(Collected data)
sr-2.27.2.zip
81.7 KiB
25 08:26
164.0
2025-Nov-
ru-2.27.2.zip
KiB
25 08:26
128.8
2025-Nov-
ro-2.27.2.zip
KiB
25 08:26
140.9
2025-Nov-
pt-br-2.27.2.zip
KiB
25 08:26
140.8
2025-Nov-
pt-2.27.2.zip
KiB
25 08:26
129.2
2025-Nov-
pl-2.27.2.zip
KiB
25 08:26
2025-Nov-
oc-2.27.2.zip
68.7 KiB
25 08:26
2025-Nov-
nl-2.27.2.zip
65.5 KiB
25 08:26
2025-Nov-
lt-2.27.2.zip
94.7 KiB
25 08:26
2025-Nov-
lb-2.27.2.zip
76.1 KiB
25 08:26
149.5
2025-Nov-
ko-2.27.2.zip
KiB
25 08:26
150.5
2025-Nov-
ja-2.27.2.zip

→ **Required action**
Reproduce all of the material above, substituting "KB" for every occurrence of "KiB" and leaving everything else unchanged.

→ **Answer for this exercise**
sr-2.27.2.zip
81.7 KB
25 08:26
164.0
2025-Nov-
ru-2.27.2.zip
KB
25 08:26
128.8
2025-Nov-
ro-2.27.2.zip
KB
25 08:26
140.9
2025-Nov-
pt-br-2.27.2.zip
KB
25 08:26
140.8
2025-Nov-
pt-2.27.2.zip
KB
25 08:26
129.2
2025-Nov-
pl-2.27.2.zip
KB
25 08:26
2025-Nov-
oc-2.27.2.zip
68.7 KB
25 08:26
2025-Nov-
nl-2.27.2.zip
65.5 KB
25 08:26
2025-Nov-
lt-2.27.2.zip
94.7 KB
25 08:26
2025-Nov-
lb-2.27.2.zip
76.1 KB
25 08:26
149.5
2025-Nov-
ko-2.27.2.zip
KB
25 08:26
150.5
2025-Nov-
ja-2.27.2.zip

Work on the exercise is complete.